I don't know if iTunes is doing something special when it burns my playlists for me, but so far I've been able to rip every CD-R to the Z1's library. These are NOT disk images of commercial CD's. Rather, I take plain old DRM-free MP3's , stuff them in a playlist in iTunes, burn the playlist to Audio CD, stuff that in the Z1, and it automatically starts recording. If I make a playlist of an actual album it's even able to list the song names from GraceNote. I know, this is directly in conflict with what the instructions say, but low and behold, it works.

  • "It copies Cd's at about 2 speed."

I disagree. I've noticed that 70 minutes worth of music copies over in about 15 minutes. This is a little OVER 4x. Still, this could differ for everyone as things like media and read errors come into play.

  • can you connect a fully loaded Ipod and copy the music onto the hardrive of the Z1. (licensed Itunes)

No. The iPod interface does NOT mount the iPod in drive mode and therefore does NOT play the music directly.
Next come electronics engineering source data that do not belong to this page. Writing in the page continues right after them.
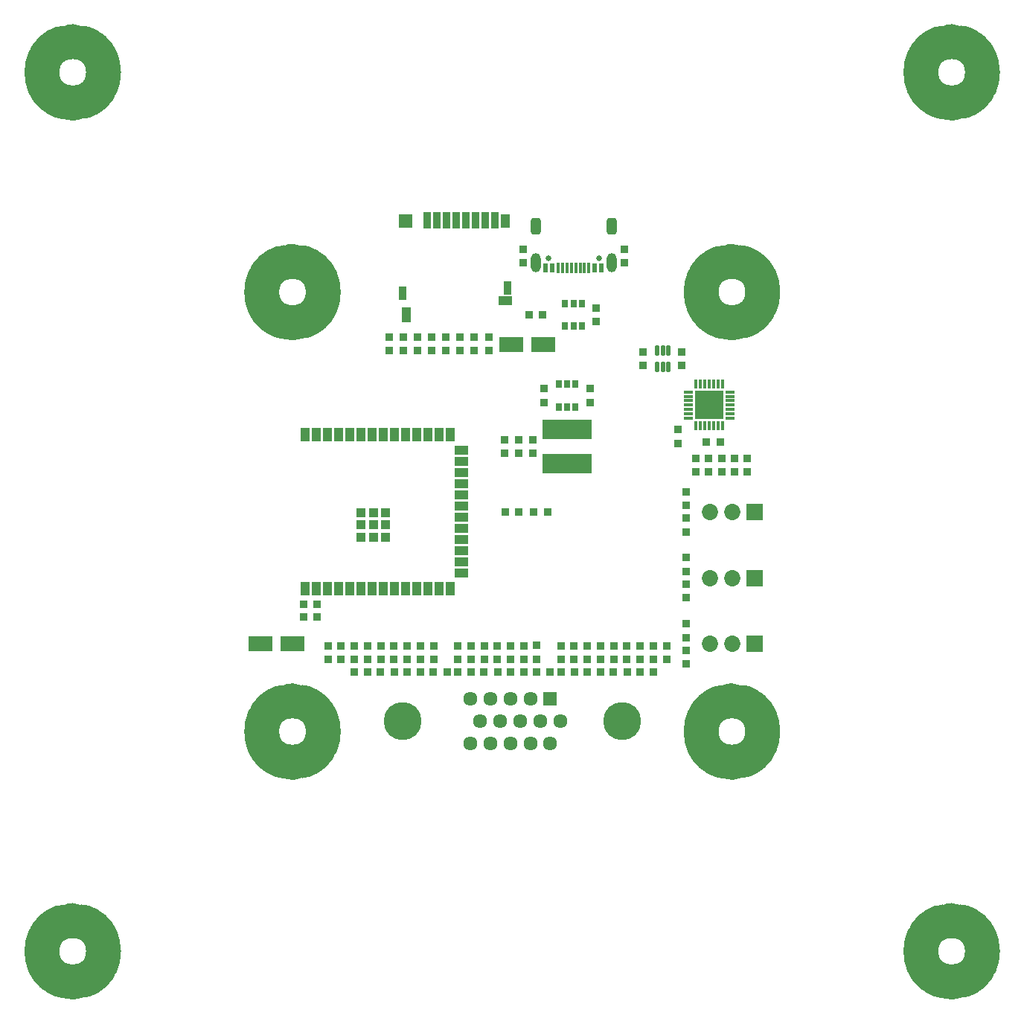
<source format=gts>
G04*
G04 #@! TF.GenerationSoftware,Altium Limited,Altium Designer,22.2.1 (43)*
G04*
G04 Layer_Color=8388736*
%FSLAX25Y25*%
%MOIN*%
G70*
G04*
G04 #@! TF.SameCoordinates,9388D860-640C-4D59-96FC-9271E4276608*
G04*
G04*
G04 #@! TF.FilePolarity,Negative*
G04*
G01*
G75*
%ADD39C,0.15748*%
%ADD40R,0.13110X0.13110*%
%ADD41R,0.01339X0.04173*%
%ADD42R,0.04173X0.01339*%
%ADD43R,0.03747X0.03550*%
%ADD44R,0.02762X0.03747*%
%ADD45R,0.22054X0.08865*%
%ADD46R,0.03550X0.03747*%
%ADD47R,0.03943X0.06306*%
%ADD48R,0.06306X0.03943*%
%ADD49R,0.03943X0.03943*%
%ADD50R,0.04337X0.06502*%
%ADD51R,0.03550X0.05912*%
%ADD52R,0.05945X0.04173*%
%ADD53R,0.03550X0.06306*%
%ADD54R,0.03550X0.07290*%
%ADD55R,0.06306X0.06306*%
%ADD56R,0.04337X0.06306*%
%ADD57R,0.10636X0.06699*%
G04:AMPARAMS|DCode=58|XSize=44.16mil|YSize=18.17mil|CornerRadius=3.77mil|HoleSize=0mil|Usage=FLASHONLY|Rotation=90.000|XOffset=0mil|YOffset=0mil|HoleType=Round|Shape=RoundedRectangle|*
%AMROUNDEDRECTD58*
21,1,0.04416,0.01063,0,0,90.0*
21,1,0.03661,0.01817,0,0,90.0*
1,1,0.00754,0.00532,0.01831*
1,1,0.00754,0.00532,-0.01831*
1,1,0.00754,-0.00532,-0.01831*
1,1,0.00754,-0.00532,0.01831*
%
%ADD58ROUNDEDRECTD58*%
%ADD59R,0.02402X0.04173*%
%ADD60R,0.01221X0.04764*%
%ADD61C,0.07290*%
%ADD62R,0.07290X0.07290*%
%ADD63C,0.06337*%
%ADD64C,0.16998*%
%ADD65R,0.06337X0.06337*%
G04:AMPARAMS|DCode=66|XSize=74.87mil|YSize=43.37mil|CornerRadius=11.84mil|HoleSize=0mil|Usage=FLASHONLY|Rotation=270.000|XOffset=0mil|YOffset=0mil|HoleType=Round|Shape=RoundedRectangle|*
%AMROUNDEDRECTD66*
21,1,0.07487,0.01968,0,0,270.0*
21,1,0.05118,0.04337,0,0,270.0*
1,1,0.02368,-0.00984,-0.02559*
1,1,0.02368,-0.00984,0.02559*
1,1,0.02368,0.00984,0.02559*
1,1,0.02368,0.00984,-0.02559*
%
%ADD66ROUNDEDRECTD66*%
%ADD67O,0.04337X0.08668*%
%ADD68C,0.02677*%
D39*
X112106Y98425D02*
G03*
X112106Y98425I-13780J0D01*
G01*
X210531Y-196850D02*
G03*
X210531Y-196850I-13780J0D01*
G01*
X112106Y-98425D02*
G03*
X112106Y-98425I-13780J0D01*
G01*
X210531Y196850D02*
G03*
X210531Y196850I-13780J0D01*
G01*
X-183169Y196850D02*
G03*
X-183169Y196850I-13780J0D01*
G01*
X-84744Y98425D02*
G03*
X-84744Y98425I-13780J0D01*
G01*
Y-98425D02*
G03*
X-84744Y-98425I-13780J0D01*
G01*
X-183169Y-196850D02*
G03*
X-183169Y-196850I-13780J0D01*
G01*
D40*
X88090Y47795D02*
D03*
D41*
X82185Y57087D02*
D03*
X84153D02*
D03*
X86122D02*
D03*
X88090D02*
D03*
X90059D02*
D03*
X92028D02*
D03*
X93996D02*
D03*
Y38504D02*
D03*
X92028D02*
D03*
X90059D02*
D03*
X88090D02*
D03*
X86122D02*
D03*
X84153D02*
D03*
X82185D02*
D03*
D42*
X97382Y53701D02*
D03*
Y51732D02*
D03*
Y49764D02*
D03*
Y47795D02*
D03*
Y45827D02*
D03*
Y43858D02*
D03*
Y41890D02*
D03*
X78799D02*
D03*
Y43858D02*
D03*
Y45827D02*
D03*
Y47795D02*
D03*
Y49764D02*
D03*
Y51732D02*
D03*
Y53701D02*
D03*
D43*
X105283Y24016D02*
D03*
Y17913D02*
D03*
X-3445Y32283D02*
D03*
Y26181D02*
D03*
X34744Y55118D02*
D03*
Y49016D02*
D03*
X93734Y24016D02*
D03*
X99508D02*
D03*
X87959D02*
D03*
X82185D02*
D03*
X-64862Y-66043D02*
D03*
X-70768D02*
D03*
X-58957D02*
D03*
X-53051D02*
D03*
X-47146D02*
D03*
X27559D02*
D03*
X21752D02*
D03*
X33563D02*
D03*
X39469D02*
D03*
X45374D02*
D03*
X51279D02*
D03*
X57185Y-66043D02*
D03*
X-24508Y-66043D02*
D03*
X-18602D02*
D03*
X-12697D02*
D03*
X-6791D02*
D03*
X-886D02*
D03*
X74016Y36811D02*
D03*
X9154Y32283D02*
D03*
Y26181D02*
D03*
X37402Y85138D02*
D03*
X-76772Y-59941D02*
D03*
X50000Y117618D02*
D03*
X4724D02*
D03*
X-64862Y-59941D02*
D03*
X-58957D02*
D03*
X-53051D02*
D03*
X-47146D02*
D03*
X-41240D02*
D03*
X-82677Y-66043D02*
D03*
Y-59941D02*
D03*
X-70768Y-59941D02*
D03*
X-35335Y-66043D02*
D03*
Y-59941D02*
D03*
X45374D02*
D03*
X51279D02*
D03*
X99508Y17913D02*
D03*
X21752Y-59941D02*
D03*
X5020Y-66043D02*
D03*
X-24508Y-59941D02*
D03*
X10925Y-65945D02*
D03*
X-55118Y78248D02*
D03*
X-36158D02*
D03*
X-42527D02*
D03*
X-48895D02*
D03*
Y72146D02*
D03*
X57185Y-59941D02*
D03*
X77854Y8957D02*
D03*
Y2854D02*
D03*
Y-2854D02*
D03*
Y-8957D02*
D03*
X87959Y17913D02*
D03*
X58563Y71555D02*
D03*
Y65453D02*
D03*
X75886D02*
D03*
Y71555D02*
D03*
X77854Y-26673D02*
D03*
Y-32382D02*
D03*
Y-38484D02*
D03*
Y-56299D02*
D03*
Y-62008D02*
D03*
Y-68110D02*
D03*
X14272Y55118D02*
D03*
X50000Y111516D02*
D03*
X4724D02*
D03*
X-41240Y-66043D02*
D03*
X82185Y17913D02*
D03*
X27559Y-59941D02*
D03*
X33563D02*
D03*
X39469D02*
D03*
X-18602D02*
D03*
X-12697D02*
D03*
X-6791D02*
D03*
X-886D02*
D03*
X5020D02*
D03*
X10925Y-59842D02*
D03*
X-10683Y78248D02*
D03*
X68996Y-66043D02*
D03*
X-55118Y72146D02*
D03*
X-10683D02*
D03*
X-17051Y78248D02*
D03*
X-36158Y72146D02*
D03*
X-17051D02*
D03*
X-23420Y78248D02*
D03*
X-42527Y72146D02*
D03*
X-23420D02*
D03*
X93734Y17913D02*
D03*
X77854Y-20571D02*
D03*
Y-50197D02*
D03*
X14272Y49016D02*
D03*
X2854Y26181D02*
D03*
Y32283D02*
D03*
X68996Y-59941D02*
D03*
X63090Y-66043D02*
D03*
Y-59941D02*
D03*
X-29789Y72146D02*
D03*
Y78248D02*
D03*
X-76772Y-66043D02*
D03*
X37402Y91240D02*
D03*
X74016Y30709D02*
D03*
D44*
X24508Y47047D02*
D03*
X28248D02*
D03*
Y57087D02*
D03*
X24508D02*
D03*
X20768D02*
D03*
Y47047D02*
D03*
X31102Y93209D02*
D03*
X27362D02*
D03*
X23622D02*
D03*
Y83169D02*
D03*
X27362D02*
D03*
X31102D02*
D03*
D45*
X24508Y36890D02*
D03*
Y21732D02*
D03*
D46*
X-70866Y-71850D02*
D03*
X-64764D02*
D03*
X-59055D02*
D03*
X-47244D02*
D03*
X-52953D02*
D03*
X-35433D02*
D03*
X-41142D02*
D03*
X21654D02*
D03*
X33465D02*
D03*
X27756D02*
D03*
X45276D02*
D03*
X39567D02*
D03*
X57087D02*
D03*
X51378D02*
D03*
X63189D02*
D03*
X-24606Y-71850D02*
D03*
X-18504D02*
D03*
X-12795D02*
D03*
X-984D02*
D03*
X-6693D02*
D03*
X5118D02*
D03*
X10827D02*
D03*
X86910Y31102D02*
D03*
X16929Y-71850D02*
D03*
X15650Y0D02*
D03*
X9547D02*
D03*
X-93602Y-47244D02*
D03*
X-87500D02*
D03*
X-29331Y-71850D02*
D03*
X93012Y31102D02*
D03*
X-3150Y0D02*
D03*
X2953D02*
D03*
X-93602Y-41339D02*
D03*
X-87500D02*
D03*
X13484Y88189D02*
D03*
X7382D02*
D03*
D47*
X-92756Y-34449D02*
D03*
X-87756D02*
D03*
X-47756D02*
D03*
X-42756D02*
D03*
X-37756D02*
D03*
X-27756Y34449D02*
D03*
X-42756D02*
D03*
X-47756D02*
D03*
X-72756D02*
D03*
X-77756D02*
D03*
X-82756D02*
D03*
X-87756D02*
D03*
X-92756D02*
D03*
X-82756Y-34449D02*
D03*
X-77756D02*
D03*
X-72756D02*
D03*
X-67756D02*
D03*
X-62756D02*
D03*
X-32756Y34449D02*
D03*
X-37756D02*
D03*
X-57756Y-34449D02*
D03*
X-52756D02*
D03*
X-32756D02*
D03*
X-27756D02*
D03*
X-52756Y34449D02*
D03*
X-57756D02*
D03*
X-62756D02*
D03*
X-67756D02*
D03*
D48*
X-22835Y-27500D02*
D03*
Y-22500D02*
D03*
Y-17500D02*
D03*
Y-12500D02*
D03*
Y-7500D02*
D03*
Y-2500D02*
D03*
Y2500D02*
D03*
Y7500D02*
D03*
Y12500D02*
D03*
Y17500D02*
D03*
Y22500D02*
D03*
Y27500D02*
D03*
D49*
X-62362Y-5906D02*
D03*
X-67874D02*
D03*
Y-11417D02*
D03*
X-62362D02*
D03*
X-56850D02*
D03*
Y-5906D02*
D03*
Y-394D02*
D03*
X-62362D02*
D03*
X-67874D02*
D03*
D50*
X-47524Y88213D02*
D03*
D51*
X-49098Y97760D02*
D03*
D52*
X-3331Y94413D02*
D03*
D53*
X-2051Y100319D02*
D03*
D54*
X-38075Y130732D02*
D03*
X-33744D02*
D03*
X-29413D02*
D03*
X-25083D02*
D03*
X-20752D02*
D03*
X-16421D02*
D03*
X-12091D02*
D03*
X-7760D02*
D03*
D55*
X-47721Y130240D02*
D03*
D56*
X-3035D02*
D03*
D57*
X-98622Y-59153D02*
D03*
X-112795D02*
D03*
X-394Y74803D02*
D03*
X13780D02*
D03*
D58*
X64764Y64744D02*
D03*
X67323D02*
D03*
X69882D02*
D03*
Y72264D02*
D03*
X67323D02*
D03*
X64764D02*
D03*
D59*
X39961Y109232D02*
D03*
X14764D02*
D03*
X36811D02*
D03*
X17913D02*
D03*
D60*
X26378D02*
D03*
X28346D02*
D03*
X24409D02*
D03*
X22441D02*
D03*
X20472D02*
D03*
X30315D02*
D03*
X32283D02*
D03*
X34252D02*
D03*
D61*
X88425Y0D02*
D03*
X98425D02*
D03*
Y-59252D02*
D03*
X88425D02*
D03*
X98425Y-29626D02*
D03*
X88425D02*
D03*
D62*
X108425Y0D02*
D03*
Y-59252D02*
D03*
Y-29626D02*
D03*
D63*
X-18937Y-103839D02*
D03*
X-9961D02*
D03*
X-984D02*
D03*
X7992D02*
D03*
X16969D02*
D03*
X-14449Y-93839D02*
D03*
X-5472D02*
D03*
X3504D02*
D03*
X12480D02*
D03*
X21457D02*
D03*
X-18937Y-83839D02*
D03*
X-9961D02*
D03*
X-984D02*
D03*
X7992D02*
D03*
D64*
X49213Y-93839D02*
D03*
X-49173D02*
D03*
D65*
X16969Y-83839D02*
D03*
D66*
X44370Y127953D02*
D03*
X10354D02*
D03*
D67*
X44370Y111496D02*
D03*
X10354D02*
D03*
D68*
X15984Y113465D02*
D03*
X38740D02*
D03*
M02*

</source>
This is a good thing because it means you do not need to authorize it to play M4P audio – it plays directly from the already authorized iPod and is piped to the speakers. The down side here is that, since it's not actually processing or seeing the music files, the Z1 cannot copy them to the HDD.
On a side note, it's interesting how the iPod connects to the Z1. Even though it's not mounted, the iPod is able to pony up ID3 and playlist/genra/etc data. I'm guessing it's requested through some sort of serial interface, hence the slowness in using the Pioneer iPod adaptor.

  • Many of the very first run CD's when they first came out in the mid 80's did not have digital license encoding on them. They can't be copied.

Maybe you should try ripping them into iTunes and then burning them back to CD from iTunes? Like I said, I've personally loaded three CD-r's into the library that were burned from iTunes.   People, and I know there few and far between that are music experts, that have the ability to convert vinyl pressings, (records) to Cd's can't copy them over either.

  • The Nav Gyro work around?

Posting safety feature bypass instructions is not allowed on the12volt as operating a system with the video enabled while driving is both unsafe and illegal.